(Stored data entries)
------------------------------------------------

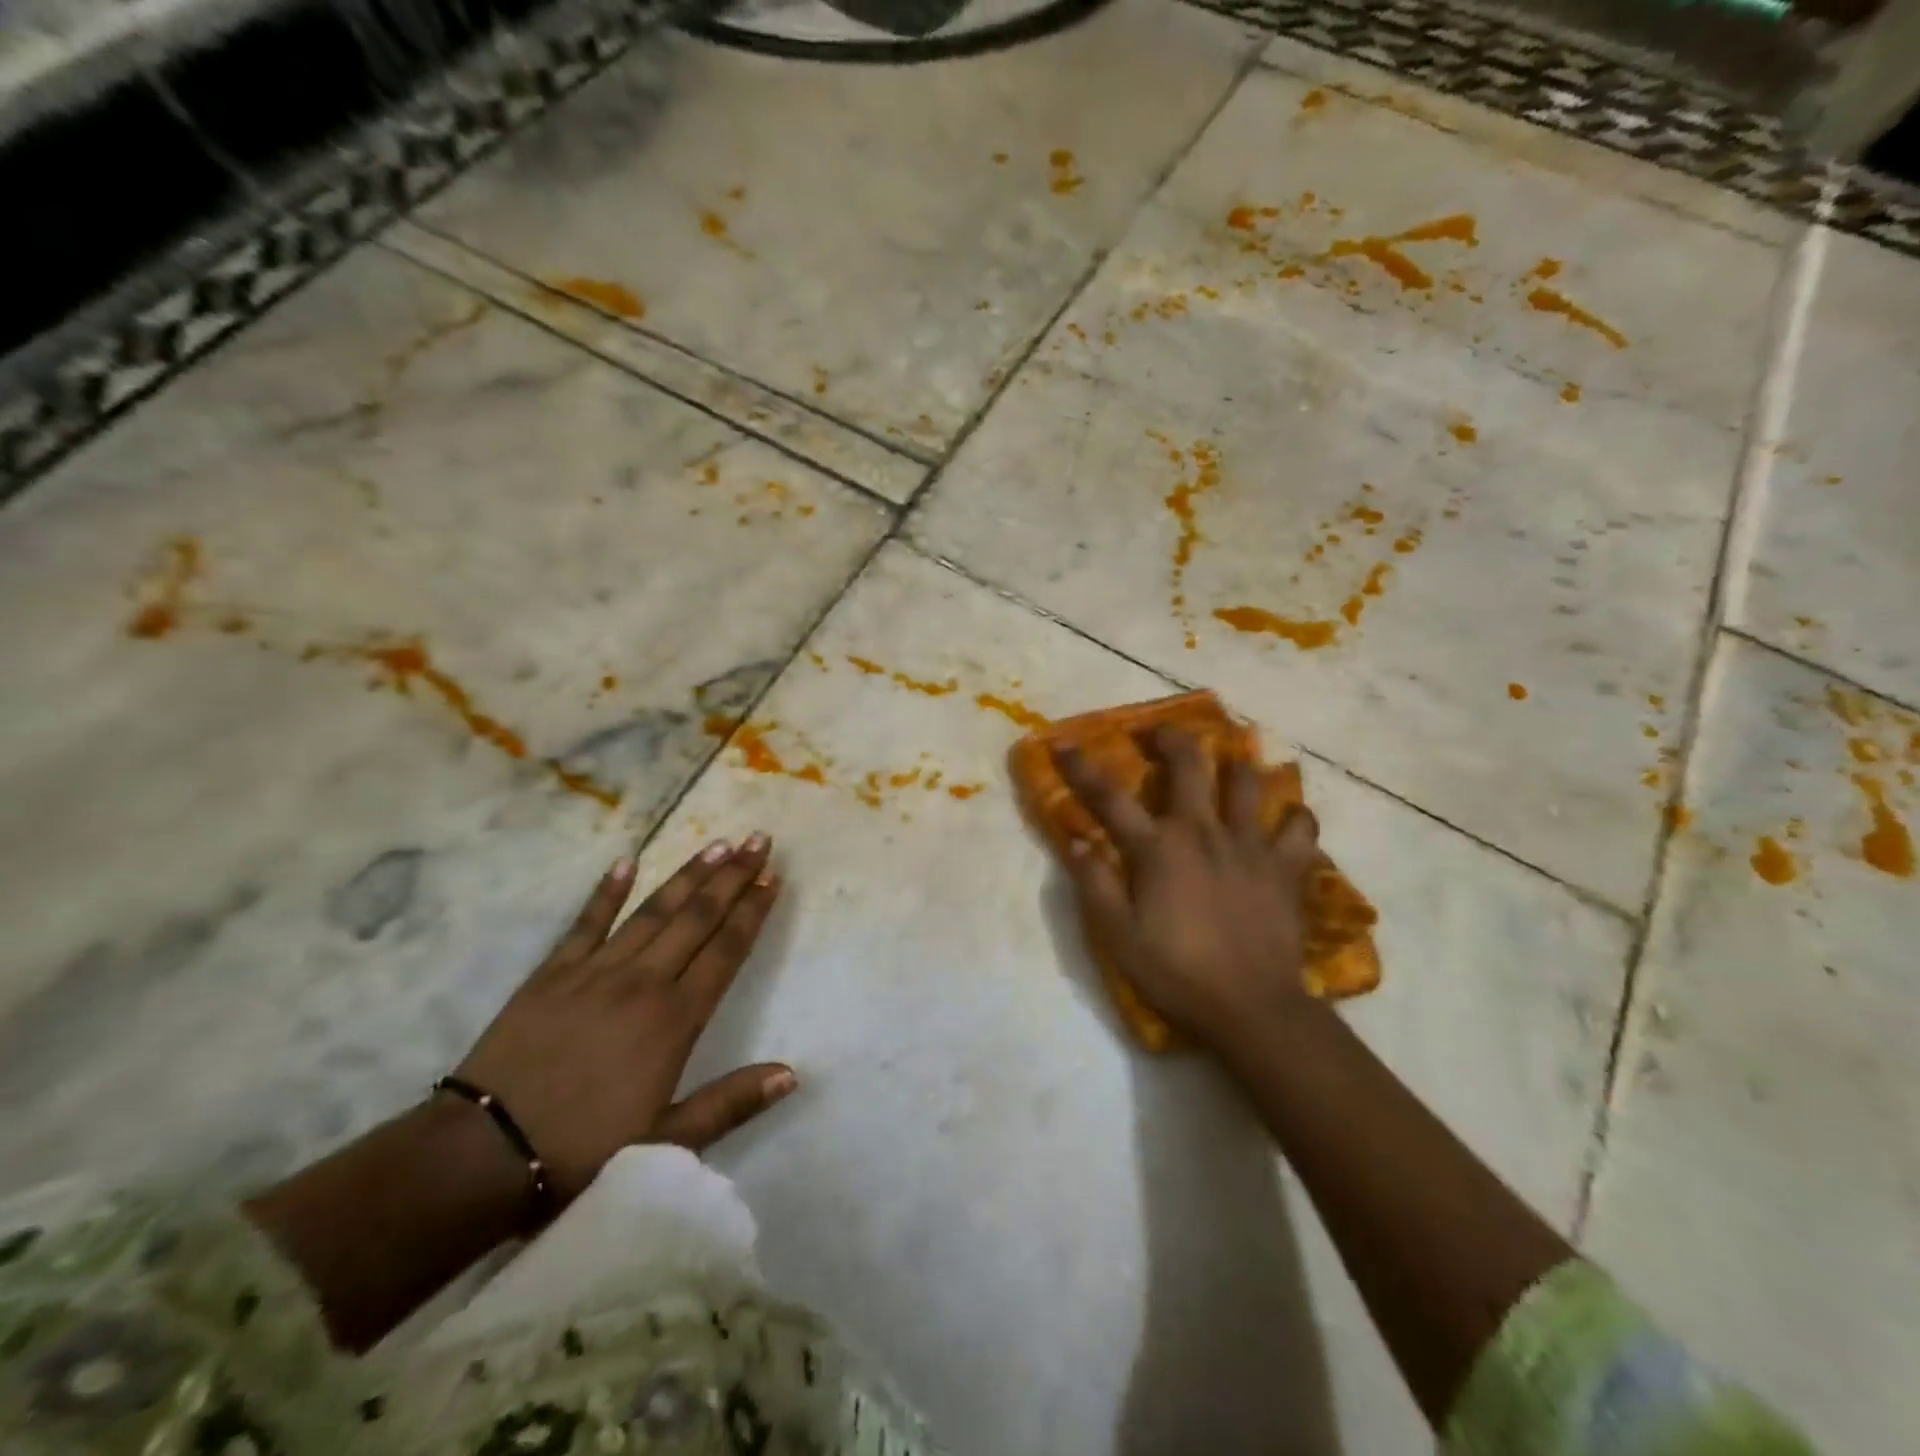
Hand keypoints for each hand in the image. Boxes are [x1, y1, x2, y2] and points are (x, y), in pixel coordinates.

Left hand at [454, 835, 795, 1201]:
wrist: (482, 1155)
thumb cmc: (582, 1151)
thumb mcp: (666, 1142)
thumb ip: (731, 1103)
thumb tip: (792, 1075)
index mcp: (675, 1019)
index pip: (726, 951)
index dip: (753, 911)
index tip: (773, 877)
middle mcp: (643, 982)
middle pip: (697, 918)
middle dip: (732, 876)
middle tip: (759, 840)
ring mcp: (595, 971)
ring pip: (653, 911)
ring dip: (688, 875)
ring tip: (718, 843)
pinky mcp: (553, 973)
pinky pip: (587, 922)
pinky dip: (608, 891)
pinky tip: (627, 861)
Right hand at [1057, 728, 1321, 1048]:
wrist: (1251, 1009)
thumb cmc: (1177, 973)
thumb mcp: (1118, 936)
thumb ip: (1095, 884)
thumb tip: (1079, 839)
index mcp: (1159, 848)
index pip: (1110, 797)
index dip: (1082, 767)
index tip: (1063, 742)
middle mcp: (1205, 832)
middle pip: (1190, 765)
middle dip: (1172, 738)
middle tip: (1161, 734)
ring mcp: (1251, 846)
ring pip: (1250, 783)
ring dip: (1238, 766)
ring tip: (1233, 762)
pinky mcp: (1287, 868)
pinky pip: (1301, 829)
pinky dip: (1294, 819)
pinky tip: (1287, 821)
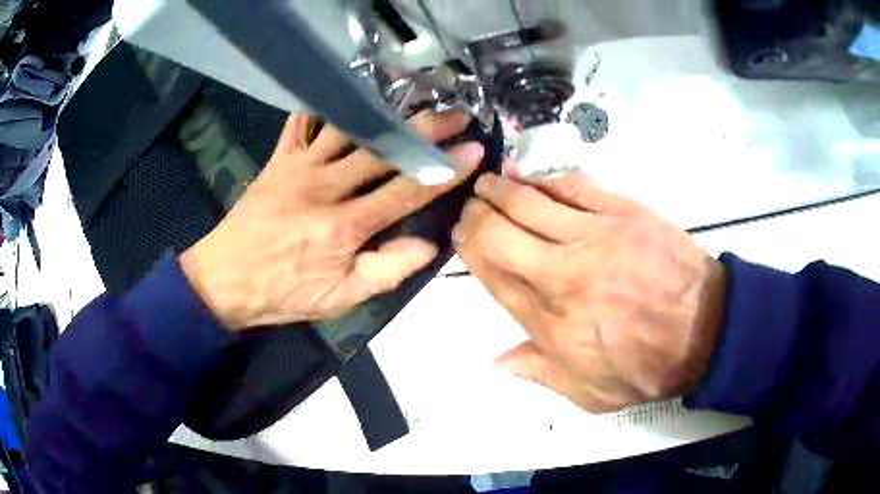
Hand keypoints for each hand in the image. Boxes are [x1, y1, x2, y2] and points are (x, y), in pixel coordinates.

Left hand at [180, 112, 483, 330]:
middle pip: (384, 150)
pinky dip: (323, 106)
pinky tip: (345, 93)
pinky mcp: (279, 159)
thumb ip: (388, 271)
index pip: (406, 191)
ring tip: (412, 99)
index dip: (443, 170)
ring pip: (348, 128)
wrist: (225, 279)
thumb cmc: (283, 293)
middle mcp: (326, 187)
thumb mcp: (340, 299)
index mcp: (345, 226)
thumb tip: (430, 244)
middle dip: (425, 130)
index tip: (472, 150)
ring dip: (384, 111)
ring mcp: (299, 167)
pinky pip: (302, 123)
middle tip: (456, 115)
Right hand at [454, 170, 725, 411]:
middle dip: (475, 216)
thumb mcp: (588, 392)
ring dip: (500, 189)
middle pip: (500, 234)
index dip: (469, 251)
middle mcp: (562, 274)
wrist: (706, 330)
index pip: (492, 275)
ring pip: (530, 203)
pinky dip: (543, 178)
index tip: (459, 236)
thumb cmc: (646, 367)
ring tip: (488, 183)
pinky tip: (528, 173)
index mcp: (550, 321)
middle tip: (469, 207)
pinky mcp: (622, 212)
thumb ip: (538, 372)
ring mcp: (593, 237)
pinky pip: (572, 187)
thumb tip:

------------------------------------------------

A faithful copy of the records above is needed, with the pictures left out.

▸ Response to this exercise:
Hand keypoints for each hand in the image. Boxes are [x1, y1, x2, y2] and points are (x, y), in pixel coordinates.

Left hand at [454, 835, 795, 1201]:
wrist: (482, 1155)
thumb cmc: (582, 1151)
thumb mcp: (666, 1142)
thumb ip: (731, 1103)
thumb tip: (792, 1075)
index mcp: (675, 1019)
index pip: (726, 951)
index dip: (753, 911)
index tip: (773, 877)
middle mcp: (643, 982)
middle pip: (697, 918)
middle dip: (732, 876)
middle tip: (759, 840)
ring mcp: (595, 971)
ring pip: (653, 911)
ring dip: (688, 875)
ring tip: (718, 843)
pinky mcp: (553, 973)
pinky pip: (587, 922)
pinky dip: (608, 891)
pinky tip: (627, 861)
Right hand at [1057, 728, 1321, 1048]:
wrist: (1251, 1009)
thumb cmc: (1177, 973)
thumb mcp: (1118, 936)
thumb ip: (1095, 884)
thumb tip: (1079, 839)
index mcp: (1159, 848)
index pip: (1110, 797)
index dip: (1082, 767)
index tip: (1063, 742)
middle mcp: (1205, 832)
middle pip: (1190, 765)
middle dip: (1172, 738)
middle tip: (1161, 734)
ring mcp: (1251, 846)
ring pip: (1250, 783)
ring dip: (1238, 766)
ring tip: (1233, 762)
pinky mcp: (1287, 868)
pinky pip: (1301, 829)
pinky dip: (1294, 819)
pinky tip: (1287, 821)
Hand keypoints for each hand in the image. Boxes are [x1, y1, x2, y2] and points are (x, y), in pixel coordinates.

Left hand at [180, 112, 483, 330]:
middle pip: (384, 150)
pinky dip: (323, 106)
pinky tip: (345, 93)
pinky mcp: (279, 159)
thumb ip: (388, 271)
index pip: (406, 191)
ring tip: (412, 99)
index dip: (443, 170)
ring pip: (348, 128)
wrist: (225, 279)
thumb cmc: (283, 293)
middle mcp: (326, 187)
thumb mcp: (340, 299)
index mcp: (345, 226)
thumb tip: (430, 244)
middle dip: (425, 130)
index tip: (472, 150)
ring dip: (384, 111)
ring mcp: (299, 167)
pinky pip: (302, 123)
middle tip: (456, 115)
Right hand at [454, 170, 725, 411]:
middle dip: (475, 216)
thumb mcp: (588, 392)
ring dip: (500, 189)
middle pip: (500, 234)
index dip: (469, 251)
middle mcp: (562, 274)
wrist: (706, 330)
index pip: (492, 275)
ring pip: (530, 203)
pinky dip: (543, 178)
index tip: (459, 236)
thumb cmc: (646, 367)
ring tip: (488, 183)
pinky tip: (528, 173)
index mcp: (550, 321)
middle tip: (469, 207)
pinky mcp: (622, 212)
thumb ip: (538, 372)
ring mcp: (593, 237)
pinky pip: (572, 187)
thumb tip:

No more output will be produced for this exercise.